Consumer confidence increased in January again, following an uptick in December of 2013, according the Consumer Confidence Index, conducted for the Conference Board by Nielsen. The index now stands at 80.7, up from 77.5 in December. The present situation index also increased this month, to 79.1 from 75.3. The expectations index rose to 81.8 from 79.0 in December.
“Consumer confidence advanced in January for the second consecutive month,” said Lynn Franco, director/economic indicators at The Conference Board. “Consumers’ assessment of the present situation continues to improve, with both business conditions and the job market rated more favorably. Looking ahead six months, consumers expect the economy and their earnings to improve, but were somewhat mixed regarding the outlook for jobs. All in all, confidence appears to be back on track and rising expectations suggest the economy may pick up some momentum in the months ahead.”
Consumers’ assessment of overall present-day conditions continues to improve. Those claiming business conditions are “good” increased to 21.5% from 20.2%, while those claiming business conditions are “bad” edged down to 22.8% from 23.2%. Consumers’ appraisal of the labor market was also more positive.
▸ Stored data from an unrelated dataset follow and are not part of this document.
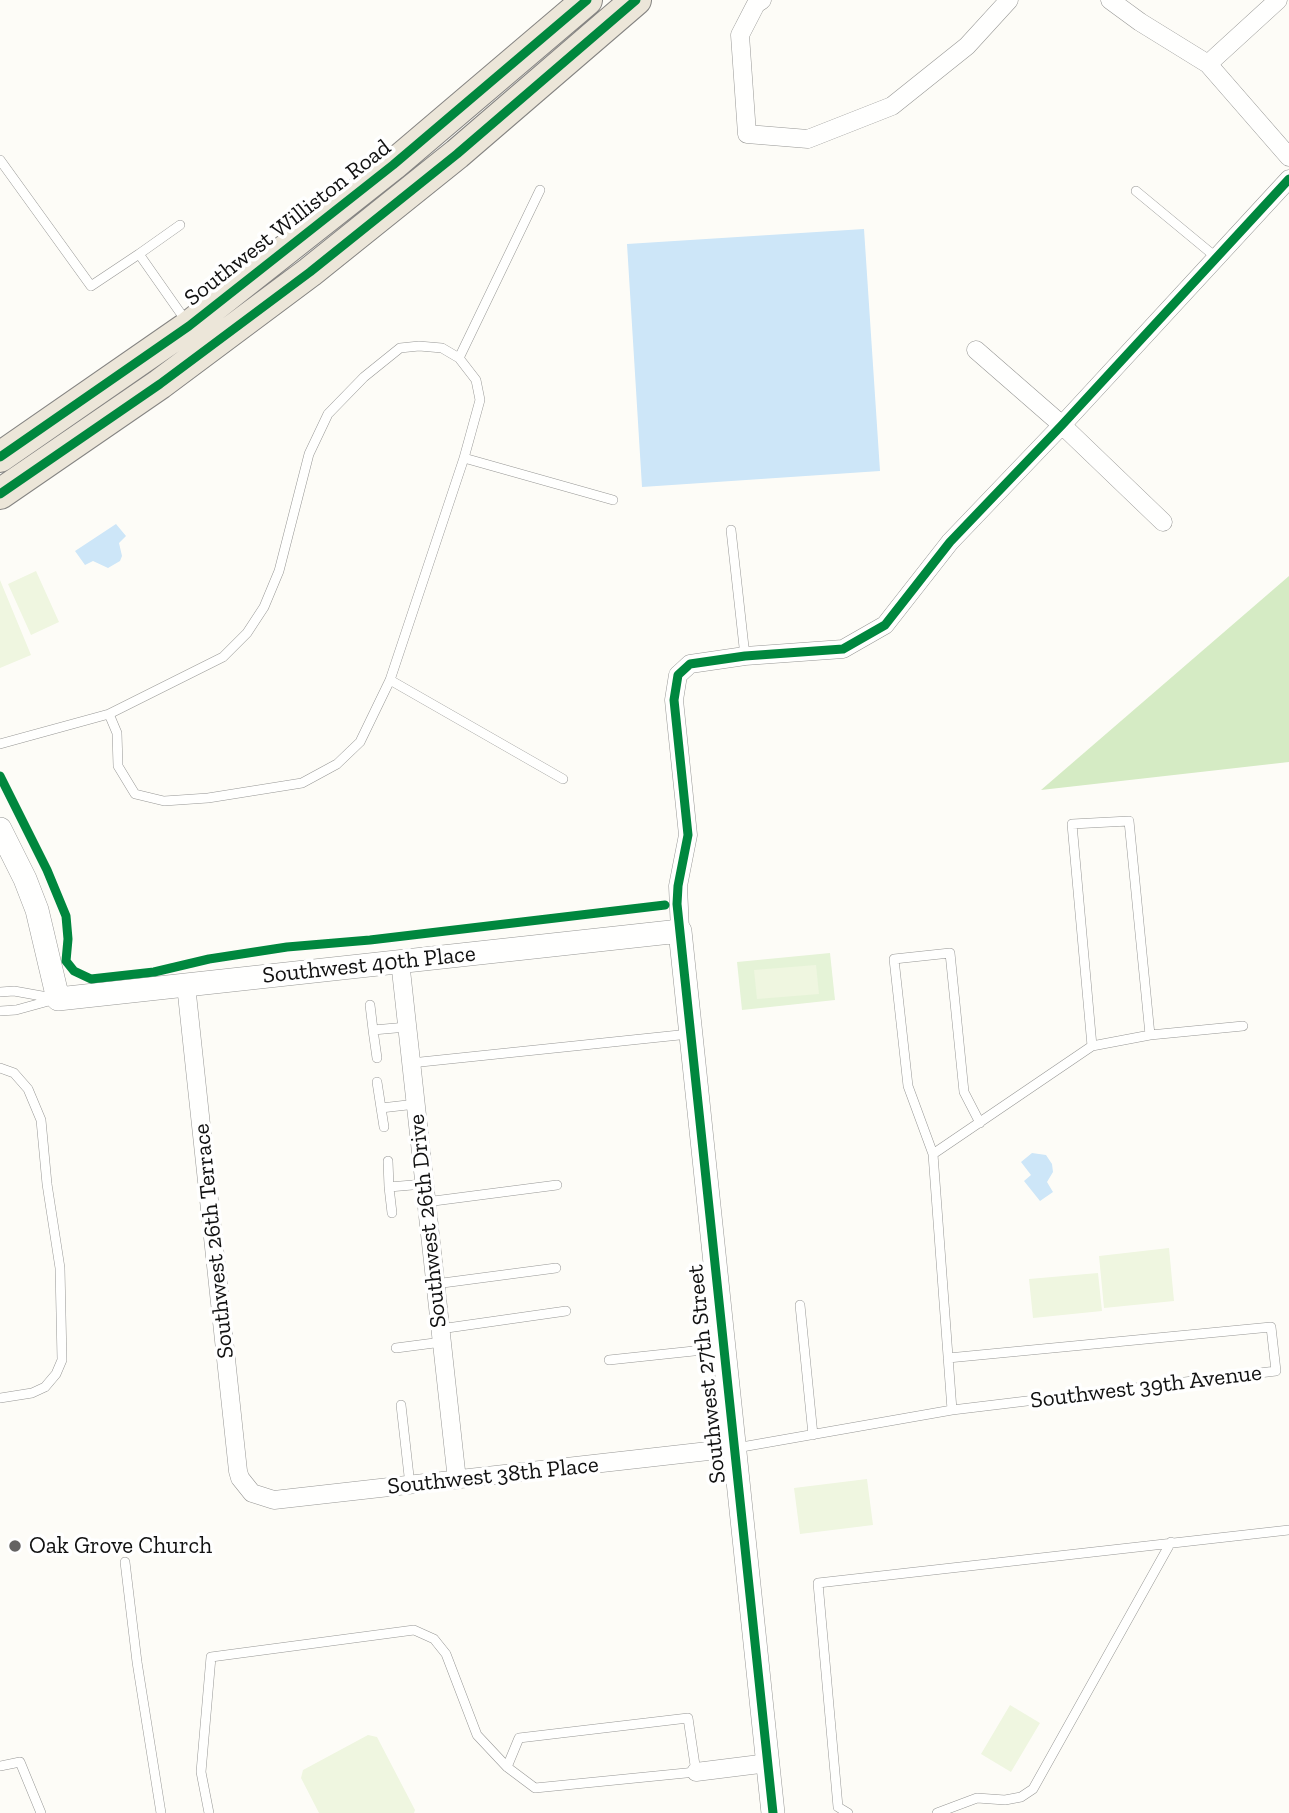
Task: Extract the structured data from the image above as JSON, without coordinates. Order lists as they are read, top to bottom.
{
  "streets": {
    "highway": ["Southwest Williston Road"],
    "street": [
      "Southwest 40th Place",
      "Southwest 26th Drive",
      "Southwest 26th Terrace",
      "Southwest 27th Street",
      "Southwest 38th Place"
    ],
    "lane": ["Southwest 39th Avenue"]
  },
  "crossings": [
    ["Southwest 40th Place", "Southwest 26th Drive"],
    ["Southwest 40th Place", "Southwest 26th Terrace"],
    ["Southwest 40th Place", "Southwest 27th Street"],
    ["Southwest 26th Drive", "Southwest 38th Place"],
    ["Southwest 26th Terrace", "Southwest 38th Place"],
    ["Southwest 27th Street", "Southwest 39th Avenue"],
    ["Southwest 27th Street", "Southwest 38th Place"],
    ["Southwest 39th Avenue", "Southwest 38th Place"]
  ],
  "places": ["Oak Grove Church"]
}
Those saying jobs are “plentiful” ticked up to 12.7% from 11.9%, while those saying jobs are “hard to get” decreased slightly to 32.6% from 32.9%.
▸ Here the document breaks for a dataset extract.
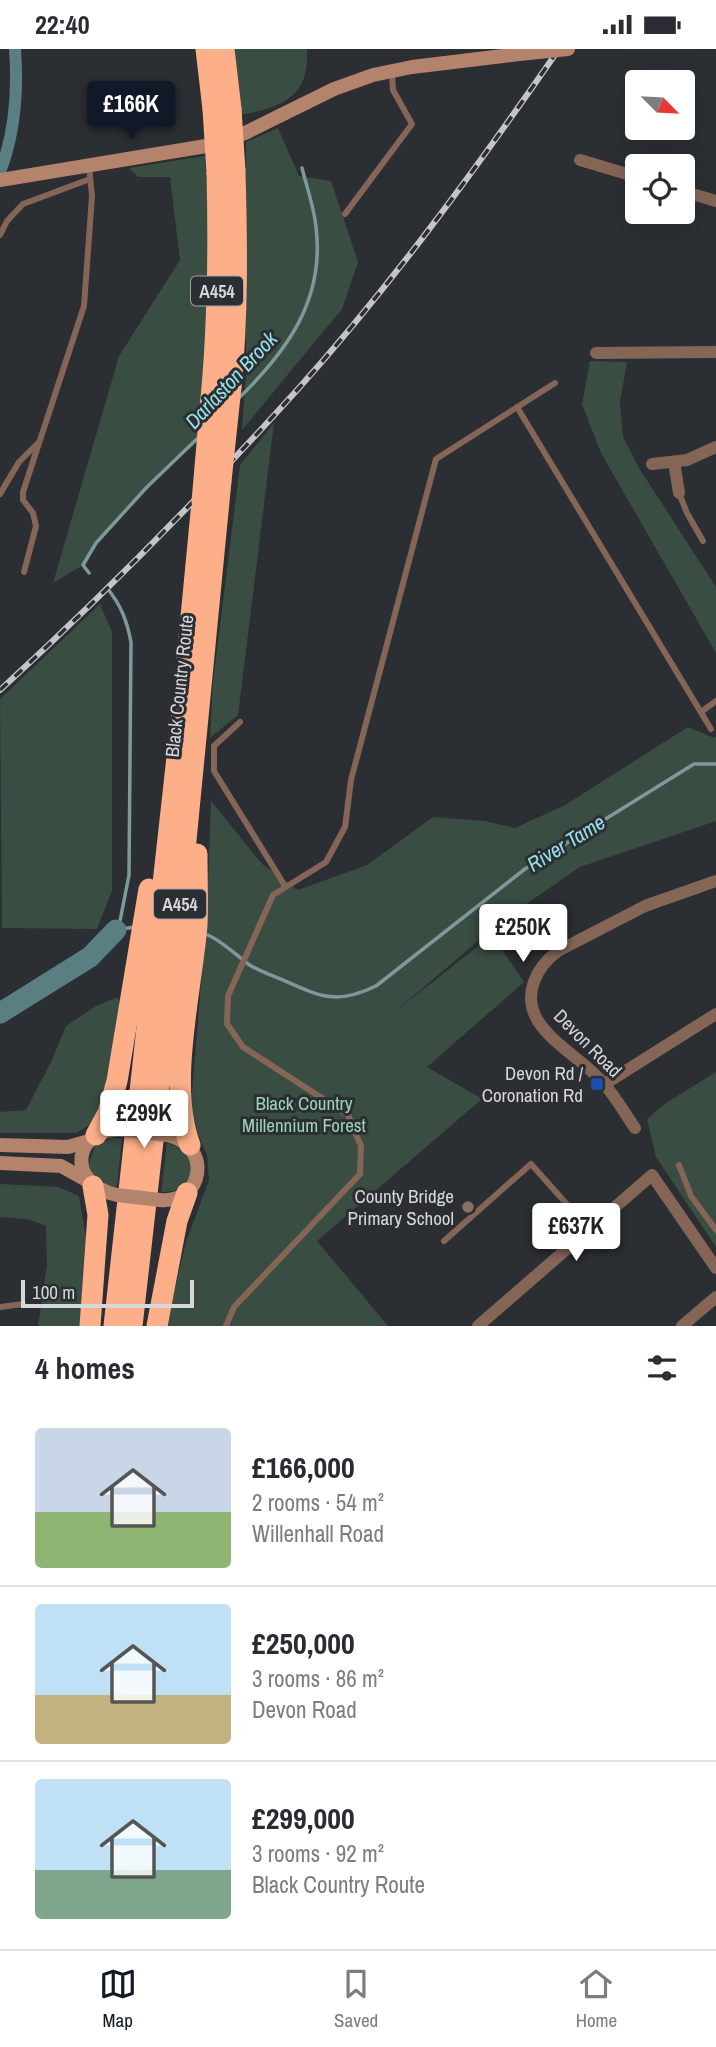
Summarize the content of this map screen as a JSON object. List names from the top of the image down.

Consumers’ expectations, which had improved sharply in December, increased again in January. Those expecting business conditions to improve over the next six months remained unchanged at 17.4%, while those anticipating business conditions to worsen decreased to 12.1% from 13.9%. Consumers’ outlook for the labor market was mixed. Those expecting more jobs in the months ahead declined to 15.4% from 17.1%. However, those anticipating fewer jobs decreased to 18.3% from 19.4%. The number of consumers expecting their incomes to increase rose to 15.8% from 13.9%, while those anticipating a decrease in their incomes declined to 13.6% from 14.3%.